◆ Task objective
Reproduce the listing below exactly, beginning with its first line and ending with the line that holds "2. Wait for"; pictures are not part of the copy.

-------- Extracted data

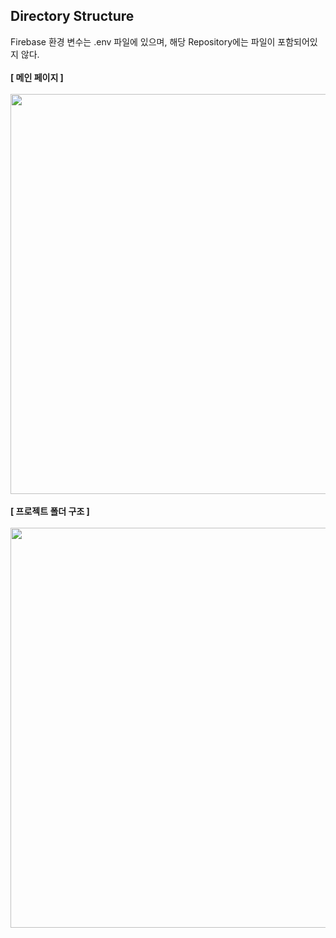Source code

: ## Directory Structure

Firebase 환경 변수는 .env 파일에 있으며, 해당 Repository에는 파일이 포함되어있지 않다.
<br />
<br />
<b>[ 메인 페이지 ]
<br />
<br />
<img src="https://github.com/team-ilpalsam/NextJS_DaelimMarket/blob/main/readme/gifs/home.gif" width="640px" height="auto">
<br />
<br />
<b>[ 프로젝트 폴더 구조 ]
<br />
<br />
<img src="https://github.com/team-ilpalsam/NextJS_DaelimMarket/blob/main/readme/directory_structure.jpg" width="640px" height="auto">
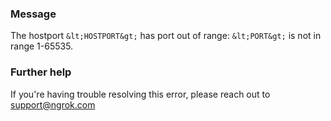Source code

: 
### Message
The hostport `&lt;HOSTPORT&gt;` has port out of range: `&lt;PORT&gt;` is not in range 1-65535.

### Further help
If you're having trouble resolving this error, please reach out to [support@ngrok.com](mailto:support@ngrok.com?subject=Help%20with%20ERR_NGROK_7112)

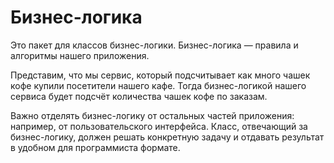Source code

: # Бизнес-логика

Это пакет для классов бизнес-логики. Бизнес-логика — правила и алгоритмы нашего приложения.

Представим, что мы сервис, который подсчитывает как много чашек кофе купили посетители нашего кафе. Тогда бизнес-логикой нашего сервиса будет подсчёт количества чашек кофе по заказам.

Важно отделять бизнес-логику от остальных частей приложения: например, от пользовательского интерфейса. Класс, отвечающий за бизнес-логику, должен решать конкретную задачу и отдавать результат в удобном для программиста формате. 
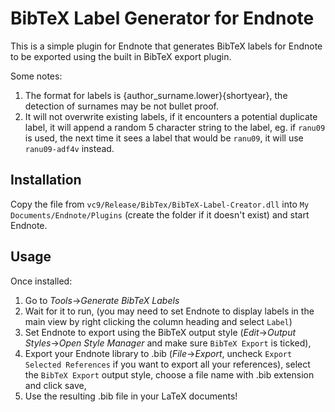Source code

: BibTeX Label Generator for Endnote
==================================
This is a simple plugin for Endnote that generates 
BibTeX labels for Endnote to be exported using the built in BibTeX export plugin.

Some notes:

1. The format for labels is {author_surname.lower}{shortyear}, the detection of surnames may be not bullet proof.
2. It will not overwrite existing labels, if it encounters a potential duplicate label, it
will append a random 5 character string to the label, eg. if `ranu09` is used, the next time 
it sees a label that would be `ranu09`, it will use `ranu09-adf4v` instead.

Installation
------------
Copy the file from `vc9/Release/BibTex/BibTeX-Label-Creator.dll` into `My Documents/Endnote/Plugins` (create the folder if it doesn't exist) and start Endnote.

Usage
-----
Once installed:

1. Go to *Tools*->*Generate BibTeX Labels*
2. Wait for it to run, (you may need to set Endnote to display labels in the main view by right clicking the column heading and select `Label`)
3. Set Endnote to export using the BibTeX output style (*Edit*->*Output Styles*->*Open Style Manager* and make sure `BibTeX Export` is ticked),
4. Export your Endnote library to .bib (*File*->*Export*, uncheck `Export Selected References` if you want to export all your references), select the `BibTeX Export` output style, choose a file name with .bib extension and click save,
5. Use the resulting .bib file in your LaTeX documents!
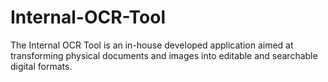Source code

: # Internal-OCR-Tool
The Internal OCR Tool is an in-house developed application aimed at transforming physical documents and images into editable and searchable digital formats.
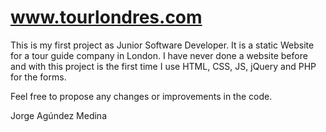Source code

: www.tourlondres.com
===================

This is my first project as Junior Software Developer. It is a static Website for a tour guide company in London.
I have never done a website before and with this project is the first time I use HTML, CSS, JS, jQuery and PHP for the forms.

Feel free to propose any changes or improvements in the code.

Jorge Agúndez Medina

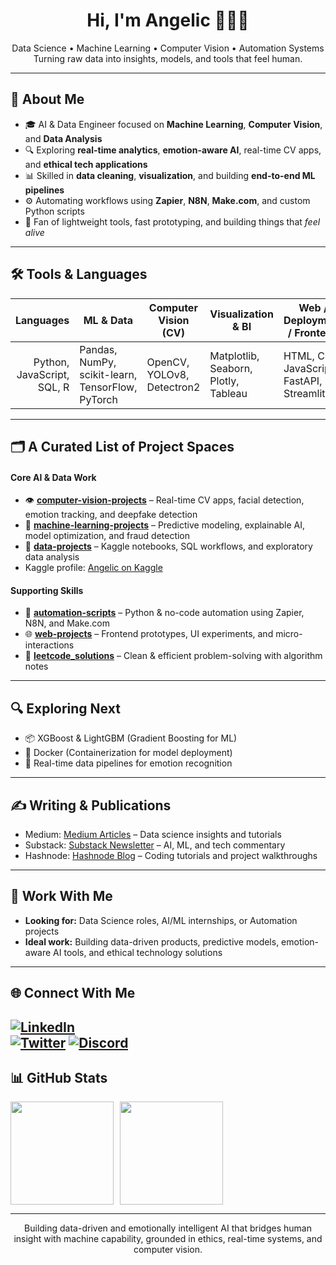 <h1 align="center">Hi, I'm Angelic 👩🏾‍💻</h1>
<p align="center">
    Data Science • Machine Learning • Computer Vision • Automation Systems<br>
  Turning raw data into insights, models, and tools that feel human.
</p>

---

## 🧠 About Me

- 🎓 AI & Data Engineer focused on **Machine Learning**, **Computer Vision**, and **Data Analysis**
- 🔍 Exploring **real-time analytics**, **emotion-aware AI**, real-time CV apps, and **ethical tech applications**
- 📊 Skilled in **data cleaning**, **visualization**, and building **end-to-end ML pipelines**
- ⚙️ Automating workflows using **Zapier**, **N8N**, **Make.com**, and custom Python scripts
- 🧰 Fan of lightweight tools, fast prototyping, and building things that *feel alive*
---

## 🛠️ Tools & Languages

| Languages                      | ML & Data                                  | Computer Vision (CV)    | Visualization & BI                | Web / Deployment / Frontend          | Automation & Orchestration     | Productivity & Other Tools                       |
|-------------------------------:|-------------------------------------------|-------------------------|-----------------------------------|--------------------------------------|-------------------------------|--------------------------------------------------|
| Python, JavaScript, SQL, R     | Pandas, NumPy, scikit-learn, TensorFlow, PyTorch | OpenCV, YOLOv8, Detectron2 | Matplotlib, Seaborn, Plotly, Tableau | HTML, CSS, JavaScript, FastAPI, Streamlit | N8N, Zapier, Make.com         | Git, Hugging Face, API, Excel, Notion, MS Word |


---

## 🗂️ A Curated List of Project Spaces

#### Core AI & Data Work
- 👁️ [**computer-vision-projects**](https://github.com/visionbyangelic/computer-vision-projects) – Real-time CV apps, facial detection, emotion tracking, and deepfake detection  
- 🤖 [**machine-learning-projects**](https://github.com/visionbyangelic/machine-learning-projects) – Predictive modeling, explainable AI, model optimization, and fraud detection  
- 🧮 [**data-projects**](https://github.com/visionbyangelic/data-projects) – Kaggle notebooks, SQL workflows, and exploratory data analysis  
- Kaggle profile: [Angelic on Kaggle](https://www.kaggle.com/visionbyangelic)
    
#### Supporting Skills
- 🔁 [**automation-scripts**](https://github.com/visionbyangelic/automation-scripts) – Python & no-code automation using Zapier, N8N, and Make.com  
- 🌐 [**web-projects**](https://github.com/visionbyangelic/web-projects) – Frontend prototypes, UI experiments, and micro-interactions  
- 🧠 [**leetcode_solutions**](https://github.com/visionbyangelic/leetcode_solutions) – Clean & efficient problem-solving with algorithm notes  

---

## 🔍 Exploring Next
- 📦 XGBoost & LightGBM (Gradient Boosting for ML)
- 🐳 Docker (Containerization for model deployment)
- 🔄 Real-time data pipelines for emotion recognition

---
## ✍️ Writing & Publications

- Medium: [Medium Articles](https://medium.com/@visionbyangelic) – Data science insights and tutorials  
- Substack: [Substack Newsletter](https://visionbyangelic.substack.com) – AI, ML, and tech commentary  
- Hashnode: [Hashnode Blog](https://yourblog.hashnode.dev) – Coding tutorials and project walkthroughs

---
## 💼 Work With Me

- **Looking for:** Data Science roles, AI/ML internships, or Automation projects  
- **Ideal work:** Building data-driven products, predictive models, emotion-aware AI tools, and ethical technology solutions
---


## 🌐 Connect With Me

[![LinkedIn](https://img.shields.io/badge/LinkedIn-AngelicCharles-blue?style=flat-square&logo=linkedin)](https://www.linkedin.com/in/angeliccharles/)  
[![Twitter](https://img.shields.io/badge/Twitter-@visionbyangelic-1DA1F2?style=flat-square&logo=twitter)](https://twitter.com/visionbyangelic)
[![Discord](https://img.shields.io/badge/Discord-@nerdyalgorithm-blue?style=flat-square&logo=discord)](https://www.discord.com/nerdyalgorithm/)  
---



## 📊 GitHub Stats

<div style="display: flex; gap: 10px; flex-wrap: wrap;">

<img height="165" src="https://github-readme-stats.vercel.app/api?username=visionbyangelic&show_icons=true&theme=gotham&count_private=true&cache_seconds=3600" />

<img height="165" src="https://github-readme-stats.vercel.app/api/top-langs/?username=visionbyangelic&layout=compact&theme=radical&cache_seconds=3600" />

</div>

---


<p align="center">
Building data-driven and emotionally intelligent AI that bridges human insight with machine capability, grounded in ethics, real-time systems, and computer vision.
</p>
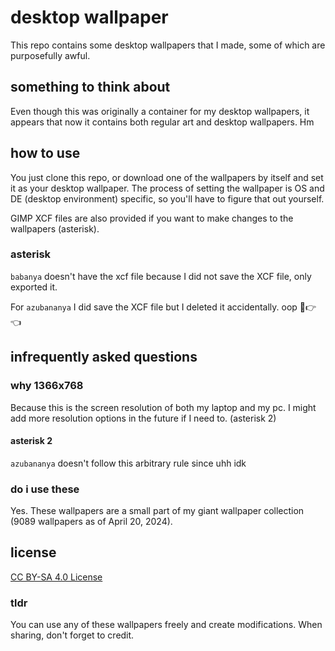 
# desktop wallpaper

This repo contains some desktop wallpapers that I made, some of which are purposefully awful.

## something to think about

Even though this was originally a container for my desktop wallpapers, it appears that now
it contains both regular art and desktop wallpapers. Hm

## how to use

You just clone this repo, or download one of the wallpapers by itself and set it as your desktop wallpaper. The process of setting the wallpaper is OS and DE (desktop environment) specific, so you'll have to figure that out yourself.

GIMP XCF files are also provided if you want to make changes to the wallpapers (asterisk).

### asterisk

`babanya` doesn't have the xcf file because I did not save the XCF file, only exported it.

For `azubananya` I did save the XCF file but I deleted it accidentally. oop 🥺👉👈

## infrequently asked questions

### why 1366x768

Because this is the screen resolution of both my laptop and my pc. I might add more resolution options in the future if I need to. (asterisk 2)

#### asterisk 2

`azubananya` doesn't follow this arbitrary rule since uhh idk

### do i use these

Yes. These wallpapers are a small part of my giant wallpaper collection (9089 wallpapers as of April 20, 2024).

## license

[CC BY-SA 4.0 License](http://creativecommons.org/licenses/by-sa/4.0/?ref=chooser-v1)

### tldr

You can use any of these wallpapers freely and create modifications. When sharing, don't forget to credit.
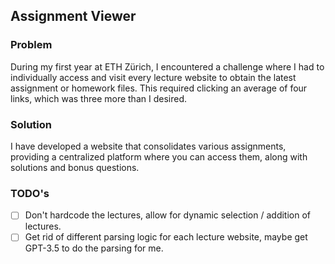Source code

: ## Assignment Viewer

### Problem

During my first year at ETH Zürich, I encountered a challenge where I had to individually access and visit every lecture website to obtain the latest assignment or homework files. This required clicking an average of four links, which was three more than I desired.

### Solution

I have developed a website that consolidates various assignments, providing a centralized platform where you can access them, along with solutions and bonus questions.

### TODO's

- [ ] Don't hardcode the lectures, allow for dynamic selection / addition of lectures.
- [ ] Get rid of different parsing logic for each lecture website, maybe get GPT-3.5 to do the parsing for me.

----------------

◆ Written answer
Source code

: ## Directory Structure

Firebase 환경 변수는 .env 파일에 있으며, 해당 Repository에는 파일이 포함되어있지 않다.
<br />
<br />
<b>[ 메인 페이지 ]
<br />
<br />
<img src="https://github.com/team-ilpalsam/NextJS_DaelimMarket/blob/main/readme/gifs/home.gif" width="640px" height="auto">
<br />
<br />
<b>[ 프로젝트 폴더 구조 ]
<br />
<br />
<img src="https://github.com/team-ilpalsam/NextJS_DaelimMarket/blob/main/readme/directory_structure.jpg" width="640px" height="auto">
Source code

: 
### Message
The hostport `&lt;HOSTPORT&gt;` has port out of range: `&lt;PORT&gt;` is not in range 1-65535.

### Further help
If you're having trouble resolving this error, please reach out to [support@ngrok.com](mailto:support@ngrok.com?subject=Help%20with%20ERR_NGROK_7112)

Source code

: # Бизнес-логика

Это пакет для классов бизнес-логики. Бизнес-логика — правила и алгоритмы нашего приложения.

Представим, что мы сервис, который подсчитывает как много чашек кофе купили посетители нашего кафе. Тогда бизнес-логикой нашего сервиса будет подсчёт количества чашек кофе по заказам.

Важно отделять бизнес-логику от остальных частей приложения: например, от пользовательского интерфейса. Класс, отвечающий за бизнес-логику, должен решать конкретную задачу и отдавать результат в удобном для программиста формате. 
Source code

: BibTeX Label Generator for Endnote
==================================
This is a simple plugin for Endnote that generates 
BibTeX labels for Endnote to be exported using the built in BibTeX export plugin.

Some notes:

1. The format for labels is {author_surname.lower}{shortyear}, the detection of surnames may be not bullet proof.
2. It will not overwrite existing labels, if it encounters a potential duplicate label, it
will append a random 5 character string to the label, eg. if `ranu09` is used, the next time 
it sees a label that would be `ranu09`, it will use `ranu09-adf4v` instead.

Installation
------------
Copy the file from `vc9/Release/BibTex/BibTeX-Label-Creator.dll` into `My Documents/Endnote/Plugins` (create the folder if it doesn't exist) and start Endnote.

Usage
-----
Once installed:

1. Go to *Tools*->*Generate BibTeX Labels*
2. Wait for it to run, (you may need to set Endnote to display labels in the main view by right clicking the column heading and select `Label`)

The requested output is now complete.